CONSTRAINING THE CHRONOLOGY OF FAULT MOVEMENTS BASED ON FLUID BEHAVIOR CHARACTERISTICS

A fault is a deformation structure characterized by the relative displacement of rocks on either side due to slip (shear), resulting in features formed by fracturing or crushing. Large fault zones exhibit complex internal structures that can either facilitate or impede fluid movement. Fluid influx and release in a fault zone can cause or result from repeated slipping during the seismic cycle. Thus, in geological timescale, fault movement and development can be inferred to coincide with fluid influx during specific deformation stages. The fluids entering the fault zones mostly contain significant amounts of common lead, which can be used to constrain the timing of fault activity by determining the period of common lead influx. In this study, U-Pb dating was conducted on zircon separated from the host rock and fault core at major fault sites in South Korea. Before U-Pb dating analysis, backscattered electron imaging and cathodoluminescence imaging were performed to select appropriate analysis spots and to observe internal structural changes in the zircon caused by fluid. Observations of the zircon's internal structure reveal that the fresh host rocks predominantly contained zircons with well-developed oscillatory zoning typical of igneous rocks.

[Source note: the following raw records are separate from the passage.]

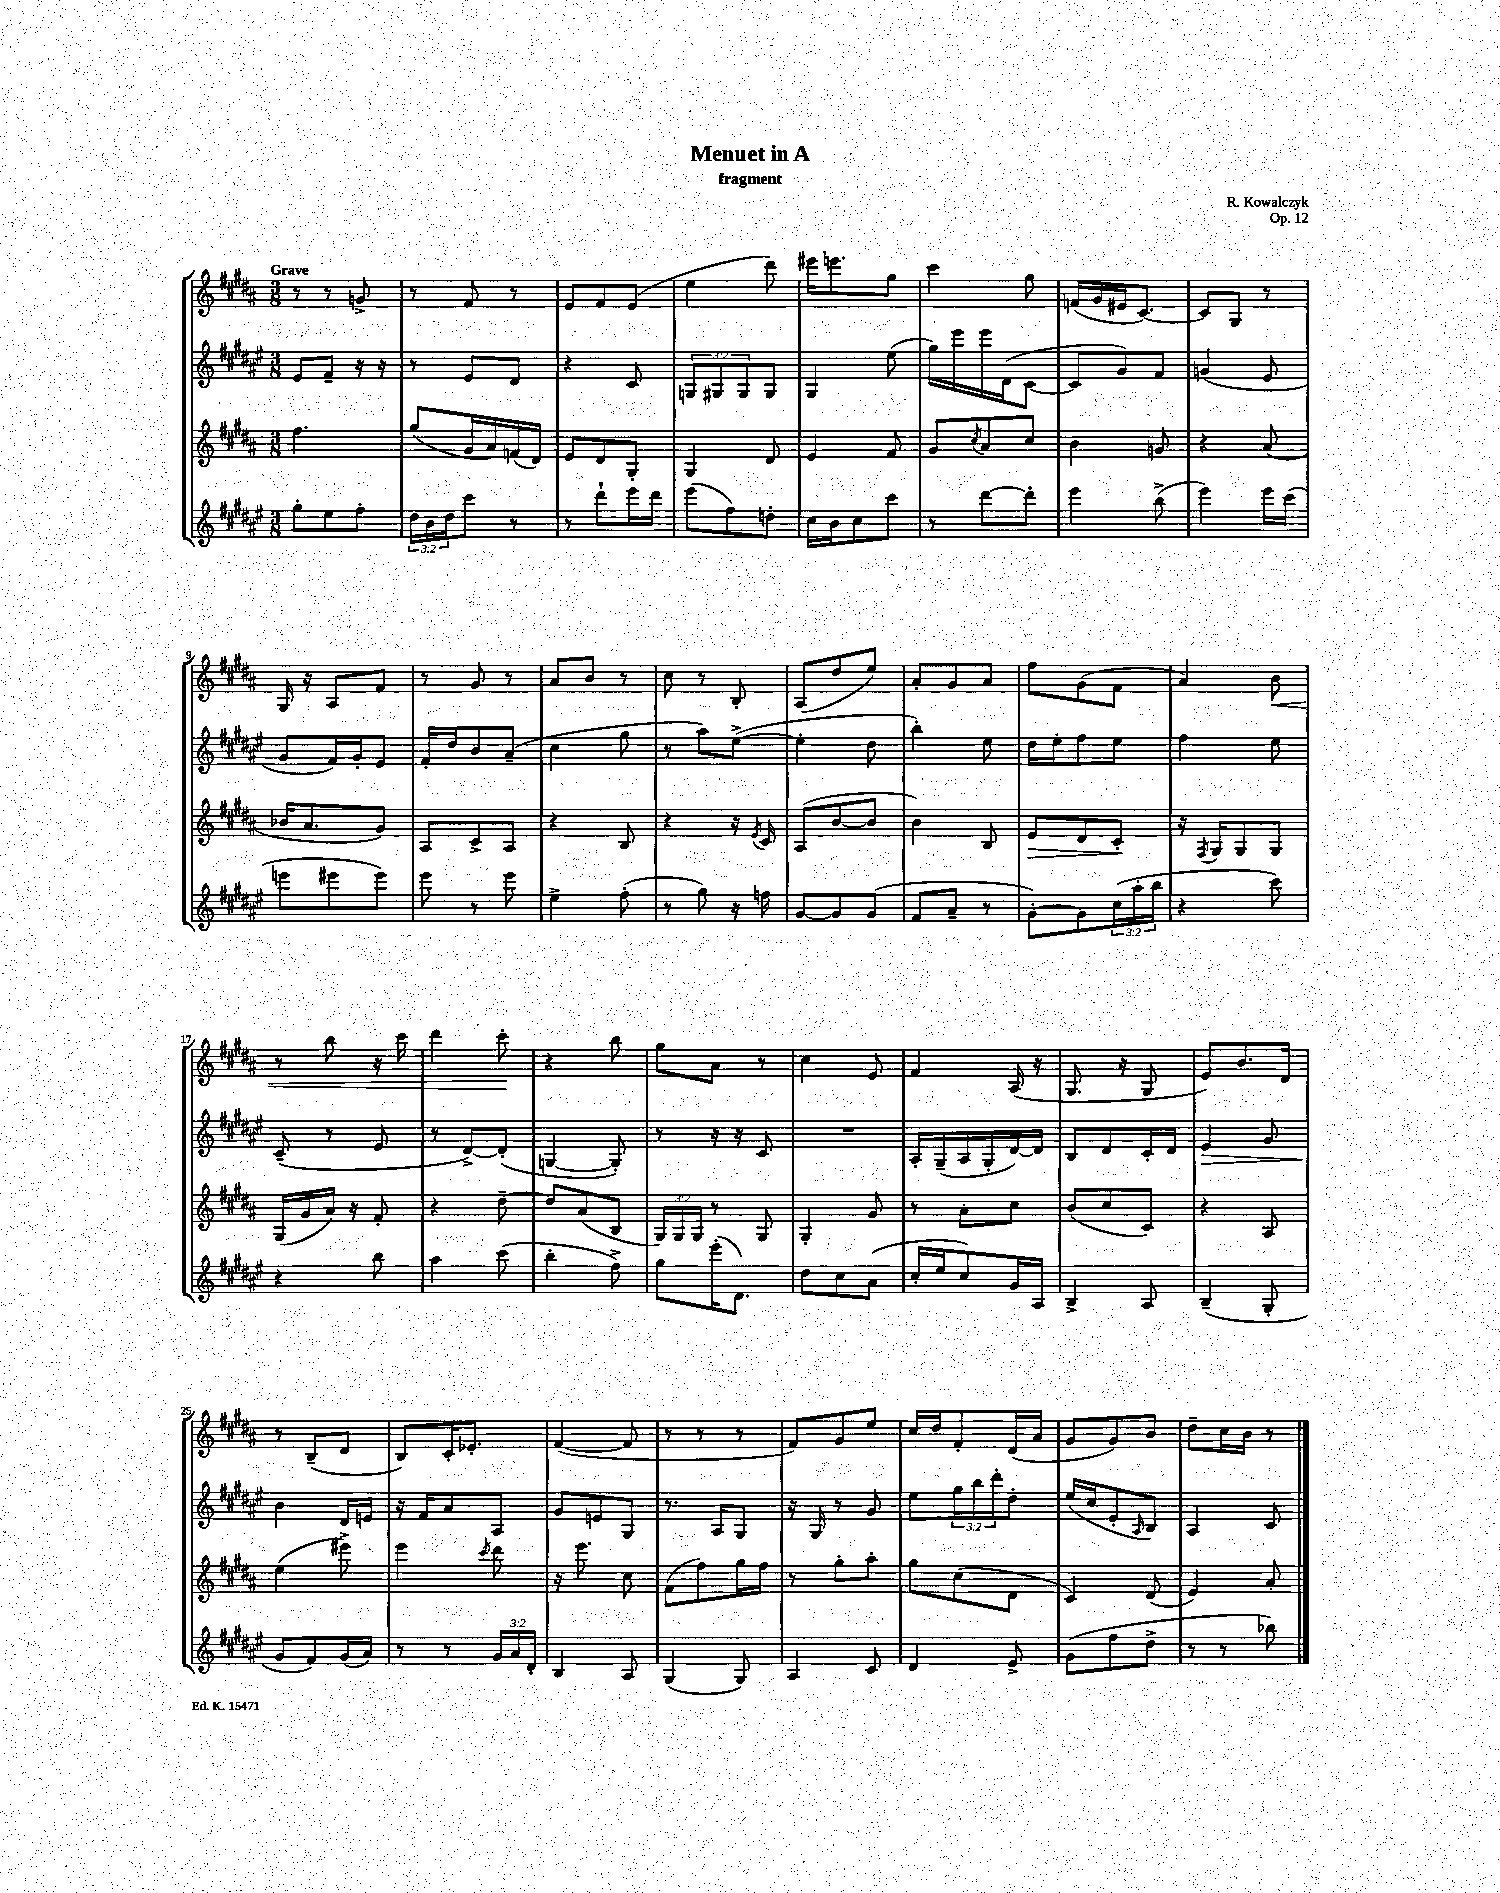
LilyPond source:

\header { title = "Menuet in A" composer = "R. Kowalczyk" subtitle = "fragment" opus = "Op. 12" }
<<
\new StaffGroup <<
\new Staff = "s0" {
    \clef treble \key b \major \numericTimeSignature \time 3/8 \tempo "Grave"
    r8 r8 g'8-> |
    r8 fis'8 r8 |
    e'8 fis'8 e'8( |
    e''4 dis'''8) |
    eis'''16 e'''8. gis''8 |
    cis'''4 gis''8 |
    f'16( gis'16 eis'16 cis'8.~) |
    cis'8 gis8 r8 |
    gis16 r16 ais8 fis'8 |
    r8 gis'8 r8 |
    ais'8 b'8 r8 |
    cis''8 r8 b8-. |
    ais8( dis''8 e''8) |
    ais'8-. gis'8 ais'8 |
    fis''8 gis'8( fis'8 |
    ais'4) b'8\< |
    r8 b''8 r16 cis'''16 |
    dis'''4 cis'''8-.\! |
    r4 b''8 |
    gis''8 ais'8 r8 |
    cis''4 e'8 |
    fis'4 ais16( r16 |
    gis8. r16 gis8 |
    e'8) b'8. dis'16 |
    r8 b8--( dis'8 |
    b8) cis'16-. ees'8.-. |
    fis'4~( fis'8 |
    r8 r8 r8 |
    fis'8) gis'8 e''8 |
    cis''16 dis''16 fis'8-. dis'16( ais'16 |
    gis'8 gis'8) b'8 |
    dis''8-- cis''16 b'16 r8 \bar "|." |
}
\new Staff = "s1" {
    \clef treble \key fis \major \numericTimeSignature \time 3/8 \override Staff.TupletNumber.text = #tuplet-number::calc-fraction-text
    eis'8 fis'8-- r16 r16 |
    r8 eis'8 dis'8 |
    r4 cis'8 |
    \tuplet 3/2 { g8 gis8 gis8 } gis8 |
    gis4 eis''8( |
    gis''16) eis'''16 eis'''16 dis'16( cis'8~ |
    cis'8 gis'8) fis'8 |
    g'4( eis'8 |
    gis'8 fis'16) gis'16-. eis'8 |
    fis'16-. dis''16 b'8 ais'8--( |
    cis''4 gis''8 |
    r8 ais''8) eis''8~->( |
    eis''4-. dis''8 |
    b''4-.) eis''8 |
    dis''16 eis''16-. fis''8 eis''8 |
    fis''4 eis''8 |
    cis'8--( r8 eis'8 |
    r8 dis'8~->) dis'8-.( |
    g4~ g8-.) |
    r8 r16 r16 cis'8 |
    R4. |
    ais16-. gis16--( ais16 gis16-. dis'16~) dis'16 |
    b8 dis'8 cis'16-. dis'16 |
    eis'4\> gis'8 |
    b'4\! dis'16 e'16 |
    r16 fis'16 ais'8 ais8 |
    gis'8 e'8 gis8 |
    r8. ais16 gis8 |
    r16 gis16 r8 gis'8 |
    eis''8 \tuplet 3/2 { gis''16 b''16 dis'''16-. } dis''8-. |
    eis''16( cis''16 eis'8-. \grace { ais16 } b8) |
    ais4 cis'8 \bar "|." |
}
\new Staff = "s2" {
    \clef treble \key b \major \numericTimeSignature \time 3/8 \override Staff.TupletNumber.text = #tuplet-number::calc-fraction-text
    fis''4. |
    gis''8( gis'16 ais'16) f'16( dis'16) |
    e'8 dis'8 gis8-. |
    gis4 dis'8 |
    e'4 fis'8 |
    gis'8 \acciaccatura { cis''8 } ais'8 cis''8 |
    b'4 g'8 |
    r4 ais'8( |
    bes'16 ais'8. gis'8) |
    ais8 cis'8-> ais8 |
    r4 b8 |
    r4 r16 \acciaccatura { e'8 } cis'16 |
    ais8( b'8~ b'8 |
    b'4) b8 |
    e'8\> dis'8 cis'8-.\! |
    r16 \acciaccatura { fis8 } gis16 gis8 gis8 |
    gis16( gis'16 ais'16) r16 fis'8-. |
    r4 dis''8~-- |
    dis''8 ais'8( b8 |
    \tuplet 3/2 { gis16) gis16 gis16 } r8 gis8 |
    gis4-. gis'8 |
    r8 ais'8-. cis''8 |
    b'8( cis''8 cis'8) |
    r4 ais8 |
    e''4( eis'''8->) |
    e'''4 \acciaccatura { cis'''8 } dis'''8 |
    r16 e'''8. cis''8 |
    fis'8( fis''8) gis''16 fis''16 |
    r8 gis''8-. ais''8-. |
    gis''8 cis''8( dis'8 |
    cis'4) dis'8( |
    e'4) ais'8-. \bar "|." |
}
\new Staff = "s3" {
    \clef treble \key fis \major \numericTimeSignature \time 3/8 \override Staff.TupletNumber.text = #tuplet-number::calc-fraction-text
    gis''8-. eis''8 fis''8-. |
    \tuplet 3/2 { dis''16 b'16 dis''16 } cis'''8 r8 |
    r8 dis'''8-! eis'''16 dis'''16 |
    eis'''8( fis''8) d''8-. |
    cis''16 b'16 cis''8 cis'''8 |
    r8 dis'''8~ dis'''8-. |
    eis'''4 b''8->( |
    eis'''4) eis'''16 cis'''16( |
    e'''8 eis'''8 eis'''8) |
    eis'''8 r8 eis'''8 |
    eis''4-> fis''8-.( |
    r8 gis''8) r16 f''16 |
    gis'8~ gis'8 gis'8( |
    fis'8 ais'8-- r8 |
    gis'8~-.) gis'8 \tuplet 3/2 { cis''16( ais''16-. b''16 } |
    r4 cis'''8) |
    r4 b''8 |
    ais''4 cis'''8( |
    b''4-. fis''8->) |
    gis''8 eis'''16-.( dis'8.) |
    dis''8 cis''8 ais'8( |
    cis''16-. eis''16 cis''8) gis'16 ais16 |
    b4-> ais8 |
    b4--( gis8-. |
    gis'8 fis'8) gis'16( ais'16) |
    r8 r8 \tuplet 3/2 { gis'16 ais'16 dis'16-. } |
    b4 ais8 |
    gis4( gis8) |
    ais4 cis'8 |
    dis'4 eis'8-> |
    gis'8( fis''8 dis''8-> |
    r8 r8 bes''8) \bar "|." |
}
>>
>>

However, zircons separated from the fault core exhibit numerous microcracks developed due to fluid influx, along with micro-inclusions formed or introduced along these cracks. The U-Pb dating results yield that the zircons from the fault-unaffected host rocks were mostly aligned along the concordia line, indicating the crystallization age of the zircon. In contrast, the U-Pb dating results for zircons separated from the fault core were plotted as discordant ages due to common lead influx. Utilizing these discordant ages caused by common lead can be effectively used in future to constrain the timing of fault movements.